Basket Pierre-Antoine Gillet est conscient d'avoir quelque peu bâclé sa prestation offensive face à la Russie.

On ne peut pas enlever aux Belgian Lions le désir affiché d’accroître leur intensité et leur agressivité défensives ce lundi face à la Russie. D’ailleurs, le plan mis en place a plutôt bien fonctionné à ce niveau-là. “Défensivement, on a bien rempli notre mission en comparaison des matchs précédents”, affirmait Pierre-Antoine Gillet au moment de passer devant les journalistes en sortie de terrain. “Malheureusement, cela n’a pas suffi pour jouer la victoire jusqu’au bout. Je pense d’ailleurs qu’on peut entretenir quelques regrets à l’issue de ce match qu’on aurait même peut-être pu gagner en soignant quelques détails. On n’est pas passé si loin de créer l’exploit et j’espère qu’on ne s’en mordra pas les doigts au décompte final.”

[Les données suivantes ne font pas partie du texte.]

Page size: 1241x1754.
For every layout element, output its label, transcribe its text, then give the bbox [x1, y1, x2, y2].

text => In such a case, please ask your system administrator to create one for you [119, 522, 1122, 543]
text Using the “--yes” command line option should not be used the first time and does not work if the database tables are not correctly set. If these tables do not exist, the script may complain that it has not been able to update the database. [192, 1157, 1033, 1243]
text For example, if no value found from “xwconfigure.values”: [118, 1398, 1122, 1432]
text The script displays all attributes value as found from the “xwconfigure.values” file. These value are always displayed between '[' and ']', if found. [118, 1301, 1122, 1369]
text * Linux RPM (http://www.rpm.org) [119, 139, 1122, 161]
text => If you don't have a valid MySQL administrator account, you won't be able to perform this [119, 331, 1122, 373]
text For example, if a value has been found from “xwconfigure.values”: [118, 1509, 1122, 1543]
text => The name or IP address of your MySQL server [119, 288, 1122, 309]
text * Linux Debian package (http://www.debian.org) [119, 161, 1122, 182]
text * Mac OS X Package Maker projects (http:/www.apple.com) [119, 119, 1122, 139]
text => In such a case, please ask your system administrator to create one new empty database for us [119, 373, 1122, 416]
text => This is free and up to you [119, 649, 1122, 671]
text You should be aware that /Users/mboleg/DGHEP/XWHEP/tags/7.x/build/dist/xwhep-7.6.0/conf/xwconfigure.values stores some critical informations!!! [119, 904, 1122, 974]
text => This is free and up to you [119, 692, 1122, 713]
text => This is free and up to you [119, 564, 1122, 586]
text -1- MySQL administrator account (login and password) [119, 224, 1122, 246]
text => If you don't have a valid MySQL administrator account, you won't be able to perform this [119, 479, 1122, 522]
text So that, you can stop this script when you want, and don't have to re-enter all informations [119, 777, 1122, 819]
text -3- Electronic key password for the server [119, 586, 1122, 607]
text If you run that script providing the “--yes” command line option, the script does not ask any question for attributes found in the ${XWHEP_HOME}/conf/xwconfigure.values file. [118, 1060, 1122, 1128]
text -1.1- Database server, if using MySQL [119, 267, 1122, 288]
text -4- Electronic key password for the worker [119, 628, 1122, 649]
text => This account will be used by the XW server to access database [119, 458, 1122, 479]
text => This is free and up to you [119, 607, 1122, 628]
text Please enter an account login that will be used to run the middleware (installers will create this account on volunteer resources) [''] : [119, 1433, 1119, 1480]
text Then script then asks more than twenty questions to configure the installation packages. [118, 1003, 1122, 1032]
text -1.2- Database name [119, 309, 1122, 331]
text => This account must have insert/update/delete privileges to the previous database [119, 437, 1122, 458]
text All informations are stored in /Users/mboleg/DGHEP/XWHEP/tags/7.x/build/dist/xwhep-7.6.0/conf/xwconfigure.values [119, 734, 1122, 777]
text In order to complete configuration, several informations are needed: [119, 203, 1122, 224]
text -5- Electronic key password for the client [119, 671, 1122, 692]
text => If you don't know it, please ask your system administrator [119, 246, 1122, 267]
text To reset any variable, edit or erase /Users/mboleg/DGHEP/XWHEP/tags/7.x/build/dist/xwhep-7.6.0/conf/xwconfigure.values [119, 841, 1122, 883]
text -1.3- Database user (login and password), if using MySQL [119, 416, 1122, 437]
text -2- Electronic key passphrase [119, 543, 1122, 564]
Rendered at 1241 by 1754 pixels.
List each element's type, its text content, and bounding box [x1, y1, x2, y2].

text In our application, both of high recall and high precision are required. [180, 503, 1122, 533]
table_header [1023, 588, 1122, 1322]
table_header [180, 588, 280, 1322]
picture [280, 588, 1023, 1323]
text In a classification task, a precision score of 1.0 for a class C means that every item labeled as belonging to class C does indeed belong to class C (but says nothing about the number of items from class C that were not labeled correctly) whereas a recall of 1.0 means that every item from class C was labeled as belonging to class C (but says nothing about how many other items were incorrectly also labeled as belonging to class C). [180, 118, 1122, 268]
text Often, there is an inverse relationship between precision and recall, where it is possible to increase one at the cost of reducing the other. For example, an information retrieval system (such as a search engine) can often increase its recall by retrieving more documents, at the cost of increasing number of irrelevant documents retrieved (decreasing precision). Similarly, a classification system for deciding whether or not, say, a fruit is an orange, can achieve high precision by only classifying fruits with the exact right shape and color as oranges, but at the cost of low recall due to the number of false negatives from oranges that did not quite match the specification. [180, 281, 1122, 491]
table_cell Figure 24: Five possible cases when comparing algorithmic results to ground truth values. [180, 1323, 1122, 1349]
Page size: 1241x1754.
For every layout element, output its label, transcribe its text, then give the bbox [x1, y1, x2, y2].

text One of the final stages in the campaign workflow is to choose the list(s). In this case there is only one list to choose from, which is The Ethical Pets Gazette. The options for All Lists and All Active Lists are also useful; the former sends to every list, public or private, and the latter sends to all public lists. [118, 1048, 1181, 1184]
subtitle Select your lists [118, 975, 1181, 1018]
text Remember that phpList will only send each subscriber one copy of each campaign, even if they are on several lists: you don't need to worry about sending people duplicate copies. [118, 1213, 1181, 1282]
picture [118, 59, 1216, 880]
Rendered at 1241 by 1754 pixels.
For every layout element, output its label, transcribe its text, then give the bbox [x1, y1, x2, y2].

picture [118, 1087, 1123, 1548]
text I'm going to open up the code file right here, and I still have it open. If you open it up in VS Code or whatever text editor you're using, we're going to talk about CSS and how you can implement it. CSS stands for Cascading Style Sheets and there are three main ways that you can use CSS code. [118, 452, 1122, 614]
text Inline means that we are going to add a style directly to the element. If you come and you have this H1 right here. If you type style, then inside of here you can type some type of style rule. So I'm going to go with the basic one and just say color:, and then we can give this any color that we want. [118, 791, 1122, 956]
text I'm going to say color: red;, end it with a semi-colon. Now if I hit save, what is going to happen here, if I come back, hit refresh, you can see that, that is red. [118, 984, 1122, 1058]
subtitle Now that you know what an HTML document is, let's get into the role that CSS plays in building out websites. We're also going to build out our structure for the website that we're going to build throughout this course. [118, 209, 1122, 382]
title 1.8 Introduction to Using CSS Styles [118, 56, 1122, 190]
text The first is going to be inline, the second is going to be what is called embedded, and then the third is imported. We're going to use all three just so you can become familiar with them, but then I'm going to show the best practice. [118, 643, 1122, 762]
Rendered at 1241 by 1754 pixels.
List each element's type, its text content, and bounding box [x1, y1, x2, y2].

Sur un plan personnel, s’il n’y avait rien à reprocher au désormais ex-joueur d’Ostende au niveau de la combativité défensive, il était cependant conscient de ne pas avoir évolué à son vrai niveau sur le plan offensif (1 sur 7 aux tirs et 4 pertes de balle à son compteur). On l’a d’ailleurs vu plusieurs fois râler sur lui-même durant le match. “Il faut reconnaître que je suis un peu passé à côté de mon sujet en attaque”, admettait-il de manière lucide et honnête.

Mais celui qui s’est engagé cet été avec le club français de Chalon n’est pas du genre à ruminer sa déception et pensait déjà au prochain match crucial face à la Turquie. “Rien n’est encore fait, il nous reste deux matchs pour aller chercher la qualification. L’ambiance qui nous attend lors de cette rencontre face aux Turcs ne me fait pas peur. Au contraire, on a hâte d’y être. C’est aussi pour vivre ce genre de moments qu’on aime faire ce sport.